Vient ensuite le silence. Les invocations planifiées sont asynchrones, donc personne n'attend la réponse : Lambda réessaie une invocation asynchrone en échec puis abandonne l'événement, sauf si une destination ou une file de lettres mortes le récupère. Attachez une file de lettres mortes à la planification, alarmez sur sa profondeur, et alarmez sur la métrique Errors de la fonction. Ajoutez l'alarme que la plupart des équipes oublient : invocations inférieures à 1 sur la période, avec les données manquantes traitées comme un dépassement. Un job qui a cessé de se déclencher ne produit aucune erreur : l'alarme d'erreurs reste au vert pendant que le travail ne se fait plus.
Pourquoi le cron de polling est-il un mauvais réflexe ?
L'anti-pattern, c'est une fonction sur rate(1 minute) qui balaie une table à la recherche de travail dû. Elle se déclenche plus de mille fois par jour pour ne rien faire la plupart du temps, ajoute jusqu'à une minute de latence à chaque élément, et se dégrade en silence à mesure que la table grossit. Le remplacement tient en une planification ponctuelle par élément, créée en même temps que l'élément, avec ActionAfterCompletion sur DELETE. Avec des quotas en millions, une planification par rappel est l'usage prévu, pas un détournement.
Ne gardez le polling que là où le travail consiste vraiment à « tout regarder à intervalle régulier » : une réconciliation nocturne, un export quotidien, un balayage de nettoyage. L'autre cron de polling à questionner est le ping de maintien au chaud, qui garde exactement un environnement d'exécution tiède et rien de plus, comme nous l'expliquons dans notre article sur les warm starts Lambda.
Le coût suit la même forme. Scheduler facture à l'invocation au-delà d'une franchise mensuelle, les règles planifiées relèvent de la tarification EventBridge, et la fonction elle-même se facture en requêtes et en Go-secondes selon la tarification Lambda. La planification n'est presque jamais la partie chère : c'est la fréquence multipliée par la durée de la fonction. Un polling à la minute paie ce produit toute la journée, tous les jours, quand une planification événementielle ne le paie qu'au moment où quelque chose arrive. Vérifiez les chiffres et les franchises du moment sur les pages officielles avant tout chiffrage.
Si vous mettez ce choix en regard des autres briques AWS, la version courte de chaque arbitrage se trouve dans notre bibliothèque de décisions AWS.
Check-list d'une Lambda planifiée
- Nouveau job : EventBridge Scheduler, déclaré en ScheduleV2 dans SAM, jamais une nouvelle règle historique.

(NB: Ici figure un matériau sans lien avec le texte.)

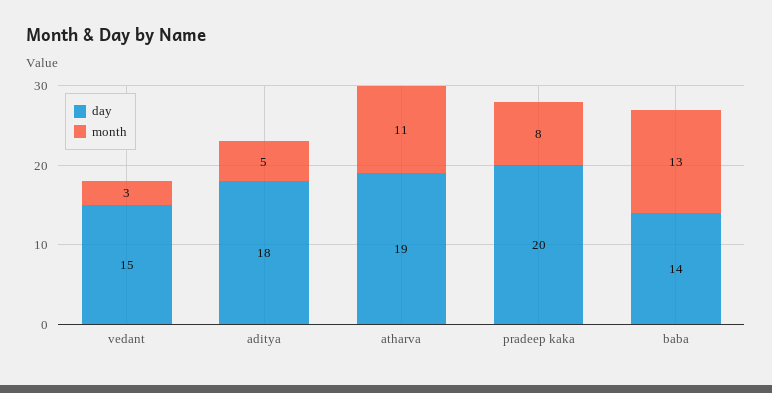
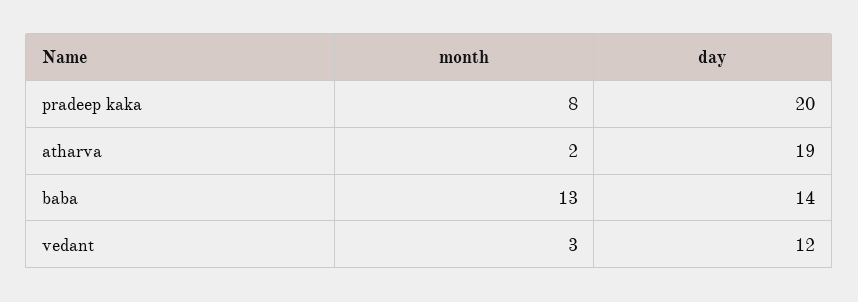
day, vedant: 15 -> 12
day, aditya: 18 -> none
month, aditya: 5 -> none
month, atharva: 11 -> 2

- Sortie lue par un humain à heure fixe : renseignez ScheduleExpressionTimezone, ne codez pas le décalage à la main.
- Six champs cron, un point d'interrogation dans le jour du mois ou le jour de la semaine, dimanche en jour 1.
- Une clé d'idempotence par exécution, écrite conditionnellement avant le travail.
- Une file de lettres mortes sur chaque planification, avec une alarme sur sa profondeur.
- Une alarme sur l'absence d'invocation, données manquantes traitées comme un dépassement.
- Travail par élément : une planification at() auto-supprimée pour chacun, pas un polling à la minute.
- Cible SQS, workflow ou autre API AWS : appelez-la depuis la planification, supprimez la fonction de liaison.